— ФРАГМЕНТ ТЕКСТА —
Сестре в глаза посмотри…

Удивительную встречу организовали и провели на Псковщине

Георгий Николаевич Кожевников — человек сугубо военный. Его знают во многих гарнизонах России. Общительный и добродушный офицер, не теряя командирской строгости, везде побуждал подчиненных к массовкам, то ли в Доме офицеров, то ли в местном клубе, то ли в солдатской казарме. Много лет Кожевников служил в Забайкальском военном округе. Будучи военным строителем, возводил знаменитую в Восточной Сибири Гусиноозерскую ГРЭС. Недавно вышел в отставку. Жить уехал на родину — в Псков. Но и здесь он у дел. Узник-малолетка гитлеровского концлагеря «Бабельсберг», что был в Германии, чудом выжил. А на склоне лет Г.Н. Кожевников занялся розыском родственников погибших в этом лагере земляков. Благодаря Георгию Николаевичу уже три семьи узнали о судьбе близких, дорогих людей. А недавно Кожевников свел родных брата с сестрой, почти полвека назад разлученных войной и уже потерявших надежду на встречу.

Далёкое — близкое

ЭТО было похоже на сон. Они долго стояли, обнявшись на глазах у полного зала. Молчали, разглядывая друг друга, и смеялись сквозь слезы. Между тем победным маем, когда почти детьми, еще с лагерными номерами на груди, они виделись последний раз, и нынешним пролегла целая жизнь. Расставание было на чужбине, встреча — на родине. Со всего Плюсского района собрались такие же, как они, бывшие дети-узники, мальчики и девочки Великой Отечественной. Виновникам торжества преподнесли хлеб-соль, пожелали счастья. А потом, по русскому обычаю, было семейное застолье. И, конечно, воспоминания…

ТЕПЕРЬ верится с трудом, но это было: резкий немецкий говор, лай собак, оглушительный свист бича, погрузка в «телячьи» вагоны и долгий изнурительный путь в Германию. Казалось, привычный мир перевернулся. Но самое страшное было потом. Белосток, Польша… Их осматривали. Оценивали, кто на что способен. И сортировали. Ни каторжные работы, ни постоянный голод не внушали такого ужаса, как унижения. Семья Шавровых из деревни Шаврово, что под Псковом, попала в лагерь «Лаутверк». В четыре утра — подъем. Завтрак из полу съедобной похлебки и — за работу. Взрослых уводили на алюминиевый завод, дети под присмотром охраны убирали территорию. Однажды, в обычный осенний день 44-го, вернувшись после работы под конвоем в лагерь, на месте бараков дети обнаружили сплошное месиво: среди уложенных в длинную траншею погибших под бомбежкой Петя и Маруся нашли и своих родителей, и младшую сестру. П.И. Гластян протягивает мне фотографию: аккуратная, ухоженная могилка в цветах и зелени. Он побывал недавно там, в Лаута. А тогда, в 1944 году, брат и сестра Шавровы на всем белом свете остались одни, защиты просить оставалось только у Бога.

— ЦЕЛЬ ЗАДАНИЯ 1 —
Определите, соответствуют ли очерку о встрече брата и сестры утверждения (а), (б) и (в); на каждое ответьте «да» или «нет» и приведите решающие слова очерка дословно. (а) Кожевников много лет служил в Забайкальском военном округе. (б) Семья Шавровых попала в лагерь «Бабельсберг». (в) В лагере дети работали на алюминиевом заводе.
— ЦЕЛЬ ЗАДАНИЯ 2 —
Продолжите очерк о встрече брата и сестры с того места, на котором он обрывается.

— ФРАГМЕНТ ДАННЫХ —
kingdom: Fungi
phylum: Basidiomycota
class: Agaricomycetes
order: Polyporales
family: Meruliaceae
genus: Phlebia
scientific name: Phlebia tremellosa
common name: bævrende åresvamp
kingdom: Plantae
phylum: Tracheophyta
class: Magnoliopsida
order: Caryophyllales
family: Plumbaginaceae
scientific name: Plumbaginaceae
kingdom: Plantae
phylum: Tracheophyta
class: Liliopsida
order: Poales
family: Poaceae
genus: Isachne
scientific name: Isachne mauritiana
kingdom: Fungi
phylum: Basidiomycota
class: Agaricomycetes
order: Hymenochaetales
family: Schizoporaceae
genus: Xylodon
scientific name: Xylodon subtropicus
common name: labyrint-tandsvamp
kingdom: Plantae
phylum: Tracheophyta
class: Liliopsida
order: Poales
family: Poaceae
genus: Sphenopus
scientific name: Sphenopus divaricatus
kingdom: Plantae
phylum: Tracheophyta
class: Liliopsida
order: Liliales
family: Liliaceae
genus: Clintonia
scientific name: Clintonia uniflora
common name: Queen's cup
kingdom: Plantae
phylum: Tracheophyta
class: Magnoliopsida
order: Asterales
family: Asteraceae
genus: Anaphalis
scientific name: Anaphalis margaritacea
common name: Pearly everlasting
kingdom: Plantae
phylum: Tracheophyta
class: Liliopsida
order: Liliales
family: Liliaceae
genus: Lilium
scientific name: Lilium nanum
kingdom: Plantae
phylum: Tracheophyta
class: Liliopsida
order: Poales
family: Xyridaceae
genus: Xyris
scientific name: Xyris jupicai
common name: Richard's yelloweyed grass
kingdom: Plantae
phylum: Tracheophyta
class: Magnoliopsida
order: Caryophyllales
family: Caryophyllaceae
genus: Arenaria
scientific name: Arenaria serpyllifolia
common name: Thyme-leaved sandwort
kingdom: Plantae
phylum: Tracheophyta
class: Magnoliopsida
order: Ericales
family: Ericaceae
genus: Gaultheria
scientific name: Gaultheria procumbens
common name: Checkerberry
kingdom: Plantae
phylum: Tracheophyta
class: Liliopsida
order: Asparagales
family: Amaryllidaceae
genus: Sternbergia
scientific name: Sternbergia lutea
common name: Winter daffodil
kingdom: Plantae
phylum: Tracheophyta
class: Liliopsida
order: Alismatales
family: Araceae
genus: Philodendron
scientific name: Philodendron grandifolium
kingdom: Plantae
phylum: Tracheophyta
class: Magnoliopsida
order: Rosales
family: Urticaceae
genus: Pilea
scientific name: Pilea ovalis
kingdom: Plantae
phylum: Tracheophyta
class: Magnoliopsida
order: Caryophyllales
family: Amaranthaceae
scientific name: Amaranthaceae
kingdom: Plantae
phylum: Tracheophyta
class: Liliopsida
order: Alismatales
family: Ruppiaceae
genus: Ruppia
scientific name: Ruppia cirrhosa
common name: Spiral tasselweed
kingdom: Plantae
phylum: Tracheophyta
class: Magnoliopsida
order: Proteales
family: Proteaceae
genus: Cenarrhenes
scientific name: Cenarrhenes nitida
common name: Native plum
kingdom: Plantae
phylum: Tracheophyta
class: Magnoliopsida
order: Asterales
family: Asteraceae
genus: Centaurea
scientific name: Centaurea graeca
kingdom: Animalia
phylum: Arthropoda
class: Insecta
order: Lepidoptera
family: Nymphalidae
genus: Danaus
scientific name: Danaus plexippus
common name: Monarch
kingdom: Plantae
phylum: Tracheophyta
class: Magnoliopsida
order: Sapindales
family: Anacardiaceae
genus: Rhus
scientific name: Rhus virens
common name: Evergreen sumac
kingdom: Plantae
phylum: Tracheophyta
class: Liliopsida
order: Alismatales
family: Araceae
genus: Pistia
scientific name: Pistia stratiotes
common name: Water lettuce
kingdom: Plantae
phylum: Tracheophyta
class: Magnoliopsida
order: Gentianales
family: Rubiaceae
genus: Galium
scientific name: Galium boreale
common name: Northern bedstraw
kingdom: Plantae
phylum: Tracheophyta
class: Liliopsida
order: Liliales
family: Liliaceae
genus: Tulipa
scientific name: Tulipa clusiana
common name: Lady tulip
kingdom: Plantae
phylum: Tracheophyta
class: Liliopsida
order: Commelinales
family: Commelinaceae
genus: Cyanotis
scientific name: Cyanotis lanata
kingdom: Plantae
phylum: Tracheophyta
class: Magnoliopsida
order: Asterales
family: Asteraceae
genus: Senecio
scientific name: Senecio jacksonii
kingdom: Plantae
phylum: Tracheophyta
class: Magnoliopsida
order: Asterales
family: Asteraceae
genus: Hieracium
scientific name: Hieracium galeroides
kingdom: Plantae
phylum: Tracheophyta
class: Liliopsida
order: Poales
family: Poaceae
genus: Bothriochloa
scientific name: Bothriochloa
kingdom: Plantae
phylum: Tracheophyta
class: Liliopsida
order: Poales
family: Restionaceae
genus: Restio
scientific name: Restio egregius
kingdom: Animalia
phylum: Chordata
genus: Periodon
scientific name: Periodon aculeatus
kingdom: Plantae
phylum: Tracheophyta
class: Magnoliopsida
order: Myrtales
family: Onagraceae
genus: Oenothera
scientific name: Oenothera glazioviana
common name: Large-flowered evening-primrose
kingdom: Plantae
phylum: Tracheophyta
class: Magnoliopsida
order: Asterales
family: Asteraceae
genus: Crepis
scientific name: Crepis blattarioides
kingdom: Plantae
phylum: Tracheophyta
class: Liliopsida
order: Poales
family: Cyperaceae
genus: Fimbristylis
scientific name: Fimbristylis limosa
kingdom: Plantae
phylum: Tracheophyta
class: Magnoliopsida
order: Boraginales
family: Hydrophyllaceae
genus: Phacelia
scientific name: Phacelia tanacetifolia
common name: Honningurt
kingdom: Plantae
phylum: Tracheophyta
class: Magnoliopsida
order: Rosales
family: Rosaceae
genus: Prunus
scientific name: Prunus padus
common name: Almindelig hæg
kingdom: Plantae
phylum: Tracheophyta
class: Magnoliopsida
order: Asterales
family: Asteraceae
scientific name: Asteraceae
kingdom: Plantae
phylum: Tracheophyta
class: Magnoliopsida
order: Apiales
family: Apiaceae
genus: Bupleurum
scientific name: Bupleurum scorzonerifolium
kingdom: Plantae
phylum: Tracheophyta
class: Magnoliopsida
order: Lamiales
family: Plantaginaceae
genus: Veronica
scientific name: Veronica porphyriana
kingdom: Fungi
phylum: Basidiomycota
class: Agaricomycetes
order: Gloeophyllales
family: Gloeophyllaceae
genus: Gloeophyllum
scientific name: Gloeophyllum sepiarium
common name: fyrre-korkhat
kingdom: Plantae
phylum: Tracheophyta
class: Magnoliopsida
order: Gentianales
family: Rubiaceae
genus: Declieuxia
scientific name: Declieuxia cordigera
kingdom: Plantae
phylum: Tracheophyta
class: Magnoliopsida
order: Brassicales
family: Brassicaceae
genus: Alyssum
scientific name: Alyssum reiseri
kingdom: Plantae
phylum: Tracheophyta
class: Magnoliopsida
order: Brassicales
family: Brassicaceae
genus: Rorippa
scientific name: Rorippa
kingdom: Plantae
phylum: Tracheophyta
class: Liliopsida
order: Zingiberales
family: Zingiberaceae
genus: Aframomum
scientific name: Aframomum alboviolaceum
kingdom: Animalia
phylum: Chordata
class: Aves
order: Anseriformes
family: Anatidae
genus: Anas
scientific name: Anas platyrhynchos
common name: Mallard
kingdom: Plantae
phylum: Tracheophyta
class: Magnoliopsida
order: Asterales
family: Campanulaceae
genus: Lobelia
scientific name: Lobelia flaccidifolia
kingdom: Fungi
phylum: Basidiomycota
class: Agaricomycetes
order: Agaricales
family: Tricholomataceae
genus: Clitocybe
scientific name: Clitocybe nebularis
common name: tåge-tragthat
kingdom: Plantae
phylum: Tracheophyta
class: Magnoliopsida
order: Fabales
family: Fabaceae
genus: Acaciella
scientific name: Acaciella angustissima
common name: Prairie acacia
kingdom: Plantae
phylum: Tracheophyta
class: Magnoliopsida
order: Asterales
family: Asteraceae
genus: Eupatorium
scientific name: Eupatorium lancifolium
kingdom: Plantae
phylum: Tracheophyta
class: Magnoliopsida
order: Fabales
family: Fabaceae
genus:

— ОТВЕТ НА ЗАДАНИЕ 1 —
(а) Да: «Много лет Кожевников служил в Забайкальском военном округе».
(б) Нет: «Семья Шавровых из деревни Шаврово, что под Псковом, попала в лагерь «Лаутверк»».
(в) Нет: «Взрослых уводили на алюминиевый завод, дети под присмотром охраны убирали территорию».

— ОТВЕТ НА ЗАДАНИЕ 2 —
«Жили надеждой, — вспоминает Мария Ивановна. — Думали, когда-нибудь, если не погибнем, кончится война». Но радостный и долгожданный миг освобождения обернулся для них горечью разлуки. Впрочем, каждый из двоих надеялся — она будет недолгой.

Территория лагеря огромная, вокруг тысячи людей. Сколько ни бродила Маруся среди бараков, брата не нашла. Для Пети потеря сестры казалась еще страшнее, ведь шел ему только двенадцатый год. Несколько дней он боялся отойти от того места, где последний раз ее видел. Там его, обессилившего (у заключенных постоянно брали кровь), и подобрали военные. Поселили на время в офицерском корпусе, стали выхаживать. К мальчишке привыкли, уже считали своим. А вскоре выдали военную форму и зачислили сыном полка. Сохранилась фотография: мальчик в галифе и гимнастерке среди офицеров Красной Армии. Шел 1945 год, и тогда он был еще Петей Шавровым. А осенью, когда полк покидал Германию, командир части Никита Оганесович Галстян вызвал его к себе и сказал: «Выбирай на свое усмотрение: или детский дом, или моя семья. Мы с женой решили оформить усыновление. Как скажешь, так и будет». В память об отце отчество оставили, и Петр Иванович стал Галстяном.

В МОСКВЕ началась совсем другая жизнь. Отняв у него все, судьба неожиданно снова одарила и теплом, и любовью. Из семьи потомственных крестьян он неожиданно попал в среду потомственных военных-авиаторов. Но продолжить династию оказалось непросто. Пока мальчики и девочки его возраста сидели над букварями, ему уроки давала война. Сотни раз смерти заглядывал в лицо, а вот выводить в тетради было для него тяжким испытанием. Еще труднее — сносить насмешки ровесников. Лагерный кошмар остался позади, но война, как оказалось, для него еще не кончилось. Двенадцатилетнего мальчишку больше десяти раз допрашивали. Для родного советского государства он был не просто мальчик Петей, а бывшим военнопленным, к тому же в прошлом житель оккупированной территории. И не раз еще потом аукнется в его жизни этот проклятый пункт анкеты.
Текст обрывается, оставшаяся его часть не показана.